After tiled, tiles with same height can be executed in parallel.
Motivation
Consider a more complex architecture such as NUMA, in which threads are grouped into nodes, and each nodes contains its own cache. Threads can access cache on different nodes with a higher latency. Then locality will be diverse with ways of mapping tiles to nodes.
For example, the second top remarked tile and the third one depends on same tile, if both of them are mapped to different node, there will be remote cache access. So the ideal map is put them and the depended tile on the same node.
In this paper, authors treat these tiles as instances and apply tiling on them again. In this way they improve locality for architecture mentioned above, without hurting parallelism. For example, they apply tiles as followed figure:
Author grouped the tiles, let it is named as L1 tiles, into larger tiles, named as L2 tiles. Authors’ approach guarantee that:
1. There are no immediate dependence between L2 tiles
2. Tiles are mapping by L2 tiles
In this way, there would be no remote access intra L2 tiles and L2 tiles can be concurrently executed. Since polyhedral model is abel to figure out the optimal tiling which has minimal inter-tile communication, thus the L2 tiling can be optimal too.
Implementation
Authors use sophisticate tools including Cloog and pluto. Cloog generate code from polyhedral representation, and pluto figure out tiling with given constraints.
The algorithm is showing followed:
1. Figure out the optimal tiling L1(minimize inter-tile communication) which is able to concurrent start.
2. Consider L1 tiles as single instance, update loop domain and dependences
3. Apply polyhedral on updated loop to figure out L2 tiles, which is able to concurrent start and is optimal too.
Thinking and Discussion 1
Why polyhedral
Polyhedral model is a uniform model:
1. Can find transformation with varies constrains, such as validation for tiling or parallelism
2. Meanwhile, can figure out optimal transformation for different objectives, such as minimize inter-tile communication, minimize dependence distance.

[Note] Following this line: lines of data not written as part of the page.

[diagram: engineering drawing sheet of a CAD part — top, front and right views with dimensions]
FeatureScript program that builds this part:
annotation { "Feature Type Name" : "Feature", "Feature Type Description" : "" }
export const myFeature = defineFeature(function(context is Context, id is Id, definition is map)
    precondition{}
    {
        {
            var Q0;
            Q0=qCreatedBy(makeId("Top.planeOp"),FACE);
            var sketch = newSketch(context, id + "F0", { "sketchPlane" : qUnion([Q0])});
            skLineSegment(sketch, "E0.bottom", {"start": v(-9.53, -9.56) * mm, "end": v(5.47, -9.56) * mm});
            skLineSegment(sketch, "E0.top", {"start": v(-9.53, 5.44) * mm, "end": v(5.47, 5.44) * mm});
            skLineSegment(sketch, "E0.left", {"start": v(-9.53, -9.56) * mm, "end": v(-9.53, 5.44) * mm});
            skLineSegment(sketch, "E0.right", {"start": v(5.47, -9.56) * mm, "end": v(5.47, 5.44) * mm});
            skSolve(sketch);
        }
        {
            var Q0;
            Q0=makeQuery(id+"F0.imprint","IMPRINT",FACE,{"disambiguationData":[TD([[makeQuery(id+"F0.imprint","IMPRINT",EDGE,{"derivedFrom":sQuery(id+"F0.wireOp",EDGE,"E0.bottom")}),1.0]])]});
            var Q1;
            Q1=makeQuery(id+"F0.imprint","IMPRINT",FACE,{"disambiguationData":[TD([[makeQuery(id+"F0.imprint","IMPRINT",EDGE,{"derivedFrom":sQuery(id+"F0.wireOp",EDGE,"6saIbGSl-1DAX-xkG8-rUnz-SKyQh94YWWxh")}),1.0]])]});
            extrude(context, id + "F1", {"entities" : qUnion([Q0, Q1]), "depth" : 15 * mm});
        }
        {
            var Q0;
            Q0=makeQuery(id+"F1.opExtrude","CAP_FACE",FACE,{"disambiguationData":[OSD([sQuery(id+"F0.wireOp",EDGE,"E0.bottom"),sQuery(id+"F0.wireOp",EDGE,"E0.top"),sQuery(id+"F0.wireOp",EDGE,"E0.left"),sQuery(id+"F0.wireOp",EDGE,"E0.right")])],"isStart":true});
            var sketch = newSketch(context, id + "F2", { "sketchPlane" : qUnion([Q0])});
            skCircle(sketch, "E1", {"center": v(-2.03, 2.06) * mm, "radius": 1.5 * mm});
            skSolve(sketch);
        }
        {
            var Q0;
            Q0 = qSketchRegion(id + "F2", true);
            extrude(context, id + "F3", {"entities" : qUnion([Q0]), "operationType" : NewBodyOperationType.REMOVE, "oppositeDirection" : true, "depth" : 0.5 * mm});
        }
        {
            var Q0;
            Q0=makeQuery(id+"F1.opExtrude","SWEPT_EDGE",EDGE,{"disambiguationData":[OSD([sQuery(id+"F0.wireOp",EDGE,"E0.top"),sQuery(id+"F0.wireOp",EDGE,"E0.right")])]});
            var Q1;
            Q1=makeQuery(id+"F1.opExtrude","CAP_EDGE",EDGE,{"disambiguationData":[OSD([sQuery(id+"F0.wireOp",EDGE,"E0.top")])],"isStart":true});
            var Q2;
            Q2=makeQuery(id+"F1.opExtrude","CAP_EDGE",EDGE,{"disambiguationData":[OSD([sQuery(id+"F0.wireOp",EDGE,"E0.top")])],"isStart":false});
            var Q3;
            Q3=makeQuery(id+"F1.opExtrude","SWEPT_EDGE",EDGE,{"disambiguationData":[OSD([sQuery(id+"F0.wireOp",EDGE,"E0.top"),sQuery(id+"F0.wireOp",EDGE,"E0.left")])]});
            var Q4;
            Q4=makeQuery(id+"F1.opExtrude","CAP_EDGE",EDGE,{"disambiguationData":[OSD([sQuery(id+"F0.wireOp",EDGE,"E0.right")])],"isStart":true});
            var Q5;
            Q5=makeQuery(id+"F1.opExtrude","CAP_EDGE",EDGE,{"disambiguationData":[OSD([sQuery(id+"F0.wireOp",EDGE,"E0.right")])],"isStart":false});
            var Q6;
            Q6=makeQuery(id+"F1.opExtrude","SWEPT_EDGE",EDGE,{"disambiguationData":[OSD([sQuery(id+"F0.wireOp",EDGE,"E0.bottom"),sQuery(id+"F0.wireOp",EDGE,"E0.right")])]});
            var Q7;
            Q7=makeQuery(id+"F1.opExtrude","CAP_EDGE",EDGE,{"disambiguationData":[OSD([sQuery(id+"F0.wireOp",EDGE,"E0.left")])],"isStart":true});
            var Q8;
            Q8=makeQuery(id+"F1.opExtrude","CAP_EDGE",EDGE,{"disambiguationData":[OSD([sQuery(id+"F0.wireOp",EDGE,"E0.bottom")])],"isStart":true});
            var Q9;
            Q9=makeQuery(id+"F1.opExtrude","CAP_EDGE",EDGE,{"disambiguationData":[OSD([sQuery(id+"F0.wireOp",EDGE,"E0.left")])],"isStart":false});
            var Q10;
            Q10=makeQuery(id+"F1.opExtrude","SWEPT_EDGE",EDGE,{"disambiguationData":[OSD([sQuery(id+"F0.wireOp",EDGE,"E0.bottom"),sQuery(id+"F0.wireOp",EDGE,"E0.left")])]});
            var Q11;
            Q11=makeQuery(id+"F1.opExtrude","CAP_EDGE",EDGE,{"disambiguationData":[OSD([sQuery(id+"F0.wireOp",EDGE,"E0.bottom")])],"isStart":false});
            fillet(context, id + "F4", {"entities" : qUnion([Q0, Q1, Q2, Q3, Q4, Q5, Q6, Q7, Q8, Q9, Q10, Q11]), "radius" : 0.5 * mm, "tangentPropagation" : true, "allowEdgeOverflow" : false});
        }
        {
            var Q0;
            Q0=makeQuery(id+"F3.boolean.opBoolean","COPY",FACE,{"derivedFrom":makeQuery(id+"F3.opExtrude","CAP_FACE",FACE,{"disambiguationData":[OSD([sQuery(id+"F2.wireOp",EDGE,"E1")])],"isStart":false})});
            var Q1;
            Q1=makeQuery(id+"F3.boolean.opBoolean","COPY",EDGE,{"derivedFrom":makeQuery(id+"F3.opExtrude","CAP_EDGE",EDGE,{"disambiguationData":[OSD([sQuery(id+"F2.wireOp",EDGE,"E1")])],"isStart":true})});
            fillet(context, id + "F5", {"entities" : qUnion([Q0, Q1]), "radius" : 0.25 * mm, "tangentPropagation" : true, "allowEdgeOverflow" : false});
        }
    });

Thus authors use polyhedral models to figure out a transformation that 1) is able to be tiled 2) has minimal communication, aka, best locality 3) can concurrent start
Why stencil programs
Polyhedral has a strong limitation that it only can be applied on specific codes, which is static control programs(SCOP). In brief, branches and memory accesses of SCOP are only related to predictable value, and them self can be statically predict too. For example, if(i != 3) in a loop, where i is a scalar.
Optimal Tiling
Even though polyhedral can figure out optimal solution in single step, but this paper employ polyhedral twice independently. This means the results can only be guaranteed to be a local optimal other than global optimal.
- From post writer
Additional Thinking — Problem space for searching tiling size:
Since we have to to select tiling size after apply polyhedral model, and applying polyhedral twice makes the problem space far more larger than before.